__DATA UNDER STUDY__:

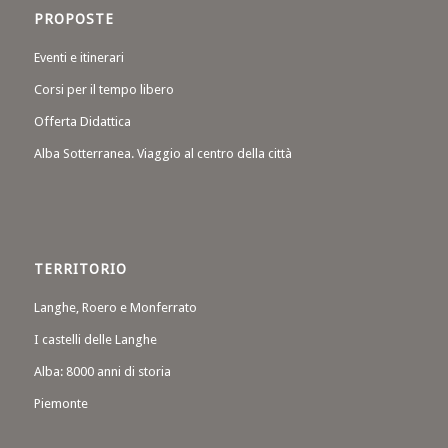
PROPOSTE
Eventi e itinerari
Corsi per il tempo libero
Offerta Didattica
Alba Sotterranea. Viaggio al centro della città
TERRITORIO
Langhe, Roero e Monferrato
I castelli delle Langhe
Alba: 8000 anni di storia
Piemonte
--
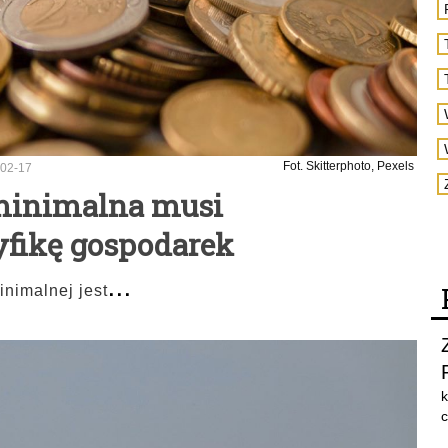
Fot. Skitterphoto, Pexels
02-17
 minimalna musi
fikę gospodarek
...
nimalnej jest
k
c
---
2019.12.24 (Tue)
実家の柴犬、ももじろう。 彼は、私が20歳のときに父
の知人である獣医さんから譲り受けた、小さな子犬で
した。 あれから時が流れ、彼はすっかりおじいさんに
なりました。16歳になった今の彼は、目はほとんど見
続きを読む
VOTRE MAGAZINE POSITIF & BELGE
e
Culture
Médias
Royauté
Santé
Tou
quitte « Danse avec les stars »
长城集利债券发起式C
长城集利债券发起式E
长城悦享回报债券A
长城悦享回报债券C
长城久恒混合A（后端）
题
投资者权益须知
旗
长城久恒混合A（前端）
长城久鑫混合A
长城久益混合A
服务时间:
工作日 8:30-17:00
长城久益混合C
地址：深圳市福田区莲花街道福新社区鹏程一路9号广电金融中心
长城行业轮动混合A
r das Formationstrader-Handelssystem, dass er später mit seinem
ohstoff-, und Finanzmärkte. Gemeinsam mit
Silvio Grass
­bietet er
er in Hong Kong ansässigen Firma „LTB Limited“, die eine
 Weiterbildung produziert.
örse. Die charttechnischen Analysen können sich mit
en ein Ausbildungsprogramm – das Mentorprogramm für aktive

__YOUR INSTRUCTIONS__:
Search the records for the string "Alba" and, wherever a line contains it, please copy that line.

__ANSWER SPACE__:
Alba Sotterranea. Viaggio al centro della città
Alba: 8000 anni di storia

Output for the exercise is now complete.